Tak naprawdę, w pracy uważam się przede wszystkim za naukowca – najważniejsza jest dla mnie metodologia. I to zarówno w odniesieniu do pomiarów, jak i w odniesieniu do testów odsłuchowych. Jestem zwolennikiem metodologii, która nazywa się „metodologią ugruntowaną”. Wymyślił ją w latach 60. Anselm L. Strauss, a w Polsce w naukach humanistycznych „zainstalował” ją Krzysztof T. Konecki.
To jest metodologia indukcyjna. Chodzi w niej o to, że nie robimy projektu i potem zastanawiamy się, dlaczego tak brzmi i drogą dedukcji dochodzimy do tego, co się na to złożyło, a potem cofamy się i zmieniamy parametry, aby poprawić efekt końcowy. W metodologii ugruntowanej do efektu dochodzimy metodą indukcji. Drobnymi krokami, powoli. Na każdym etapie są odsłuchy i pomiary, a także falsyfikacja projektów i w ten sposób buduje się gotowy projekt. Stawiamy „dom” nie z gotowych prefabrykatów, a od fundamentów, warstwa za warstwą.
Na tym właśnie polega ugruntowywanie – jeśli postawi się fundament, to potrzebuje on czasu, żeby się ustalić, potem mur z cegieł, który znowu potrzebuje tygodni i miesięcy, aby wyschnąć, itd. Falsyfikacja jest przeprowadzana na wielu poziomach. Autorem projektu jestem ja i mogę powiedzieć, że to długie i żmudne słuchanie i testowanie. Metoda dedukcji jest łatwiejsza i szybsza, ale nie daje pewności, nie da się za jej pomocą budować na dłuższym dystansie. Efekt uzyskuje się szybko, ale jest jednostkowy.

Powracając do pytania: za naukowca mogę się uważać; melomanem jestem.

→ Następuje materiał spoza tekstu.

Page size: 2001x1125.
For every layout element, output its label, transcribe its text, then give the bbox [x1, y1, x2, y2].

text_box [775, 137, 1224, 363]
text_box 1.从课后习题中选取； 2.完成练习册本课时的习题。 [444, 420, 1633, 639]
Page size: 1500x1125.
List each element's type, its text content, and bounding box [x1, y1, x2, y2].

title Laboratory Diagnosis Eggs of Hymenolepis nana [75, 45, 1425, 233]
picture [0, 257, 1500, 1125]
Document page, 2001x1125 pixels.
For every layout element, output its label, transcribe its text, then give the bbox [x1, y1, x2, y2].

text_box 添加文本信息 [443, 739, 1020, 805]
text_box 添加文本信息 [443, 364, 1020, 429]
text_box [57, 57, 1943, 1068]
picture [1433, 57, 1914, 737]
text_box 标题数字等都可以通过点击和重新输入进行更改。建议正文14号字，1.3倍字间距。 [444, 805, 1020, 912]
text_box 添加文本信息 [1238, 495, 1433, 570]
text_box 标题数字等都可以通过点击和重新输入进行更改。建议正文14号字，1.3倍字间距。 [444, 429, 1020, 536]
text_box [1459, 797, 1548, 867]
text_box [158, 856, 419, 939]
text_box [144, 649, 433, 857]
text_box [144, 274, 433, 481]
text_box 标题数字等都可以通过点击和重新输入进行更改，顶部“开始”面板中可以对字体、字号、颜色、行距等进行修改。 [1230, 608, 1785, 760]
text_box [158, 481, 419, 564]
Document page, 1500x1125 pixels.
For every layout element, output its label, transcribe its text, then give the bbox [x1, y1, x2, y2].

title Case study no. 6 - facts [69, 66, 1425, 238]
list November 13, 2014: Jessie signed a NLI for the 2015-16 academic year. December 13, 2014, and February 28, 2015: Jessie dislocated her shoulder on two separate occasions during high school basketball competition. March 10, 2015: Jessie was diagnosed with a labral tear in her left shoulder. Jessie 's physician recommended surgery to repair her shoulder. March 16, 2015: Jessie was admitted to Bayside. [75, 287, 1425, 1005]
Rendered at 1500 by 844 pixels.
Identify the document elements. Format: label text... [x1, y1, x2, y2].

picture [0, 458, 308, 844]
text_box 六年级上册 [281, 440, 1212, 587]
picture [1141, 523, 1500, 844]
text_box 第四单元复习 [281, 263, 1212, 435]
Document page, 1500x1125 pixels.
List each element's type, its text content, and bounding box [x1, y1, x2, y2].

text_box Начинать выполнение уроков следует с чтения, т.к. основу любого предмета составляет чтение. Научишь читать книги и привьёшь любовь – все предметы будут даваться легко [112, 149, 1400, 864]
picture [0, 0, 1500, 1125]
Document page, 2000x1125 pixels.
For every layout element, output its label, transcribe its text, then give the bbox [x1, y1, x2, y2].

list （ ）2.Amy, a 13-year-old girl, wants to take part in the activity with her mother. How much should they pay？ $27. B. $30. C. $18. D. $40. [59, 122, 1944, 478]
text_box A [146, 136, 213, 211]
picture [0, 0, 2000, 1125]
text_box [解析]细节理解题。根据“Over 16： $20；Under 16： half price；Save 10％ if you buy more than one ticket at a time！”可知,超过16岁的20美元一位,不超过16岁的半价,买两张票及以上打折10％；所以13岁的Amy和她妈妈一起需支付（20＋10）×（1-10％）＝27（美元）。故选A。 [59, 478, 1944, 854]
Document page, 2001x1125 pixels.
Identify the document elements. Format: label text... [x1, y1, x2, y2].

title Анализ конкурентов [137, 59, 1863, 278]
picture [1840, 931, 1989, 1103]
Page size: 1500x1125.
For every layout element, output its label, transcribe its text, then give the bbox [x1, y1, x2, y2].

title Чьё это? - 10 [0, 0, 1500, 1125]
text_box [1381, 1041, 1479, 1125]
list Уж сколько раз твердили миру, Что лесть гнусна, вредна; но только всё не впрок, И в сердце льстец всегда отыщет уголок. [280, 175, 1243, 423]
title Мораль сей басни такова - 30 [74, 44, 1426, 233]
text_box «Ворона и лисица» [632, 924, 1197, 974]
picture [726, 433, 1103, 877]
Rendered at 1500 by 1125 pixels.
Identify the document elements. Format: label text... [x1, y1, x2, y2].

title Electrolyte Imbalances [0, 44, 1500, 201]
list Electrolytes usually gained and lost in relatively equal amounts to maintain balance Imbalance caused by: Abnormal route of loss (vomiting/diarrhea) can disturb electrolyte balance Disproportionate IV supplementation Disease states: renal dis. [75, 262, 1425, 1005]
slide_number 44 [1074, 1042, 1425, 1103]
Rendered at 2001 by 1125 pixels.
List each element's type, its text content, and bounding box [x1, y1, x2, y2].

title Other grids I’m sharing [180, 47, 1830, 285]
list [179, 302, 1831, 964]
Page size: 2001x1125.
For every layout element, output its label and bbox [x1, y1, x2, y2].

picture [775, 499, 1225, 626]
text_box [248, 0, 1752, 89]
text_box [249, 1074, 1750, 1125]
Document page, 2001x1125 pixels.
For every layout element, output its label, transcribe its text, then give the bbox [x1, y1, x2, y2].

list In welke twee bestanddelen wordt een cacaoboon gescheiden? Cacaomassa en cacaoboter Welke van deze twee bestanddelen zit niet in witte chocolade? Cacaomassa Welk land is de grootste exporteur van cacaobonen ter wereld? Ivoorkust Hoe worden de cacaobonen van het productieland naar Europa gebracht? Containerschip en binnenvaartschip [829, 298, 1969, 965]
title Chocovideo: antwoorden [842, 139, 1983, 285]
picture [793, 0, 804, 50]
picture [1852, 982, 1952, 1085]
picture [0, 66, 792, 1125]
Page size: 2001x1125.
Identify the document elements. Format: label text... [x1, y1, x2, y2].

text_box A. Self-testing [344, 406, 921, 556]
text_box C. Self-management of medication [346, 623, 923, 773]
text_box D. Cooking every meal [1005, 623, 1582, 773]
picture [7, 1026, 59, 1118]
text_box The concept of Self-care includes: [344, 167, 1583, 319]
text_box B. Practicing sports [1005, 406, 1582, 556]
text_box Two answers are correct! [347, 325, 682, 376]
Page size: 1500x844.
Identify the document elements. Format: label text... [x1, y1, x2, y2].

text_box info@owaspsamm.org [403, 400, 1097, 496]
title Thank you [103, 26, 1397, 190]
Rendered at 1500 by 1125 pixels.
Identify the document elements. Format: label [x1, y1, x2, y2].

Najpierw jest pomysł, potem pomiary i wreszcie odsłuchy?
Etap pomiarów jest tylko sprawdzający. Można pomierzyć tylko kilka podstawowych parametrów, a zmiennych, których nie znamy jest wielokrotnie więcej. To są rzeczy, które się wymykają pomiarom. NA każdym poziomie trzeba oczywiście dokonać pomiarów, żeby zobaczyć, czy się trzymamy założonego parametru, ale potem jest czas, żeby nad nim pracować – to jest właśnie ugruntowywanie teorii.
Dzięki temu, że tak działamy od początku, projekty które powstały kilkanaście lat temu są cały czas dobre, możemy się pod nimi podpisać. Może ze trzy – cztery wczesne projekty wycofałem, ale to tyle. Czasem wprowadzamy zmiany w rodzaju ,,MkII”, ale to zmiany kosmetyczne. Przez czasochłonność naszej metody pracy wprowadzamy nowe produkty do sprzedaży naprawdę bardzo rzadko.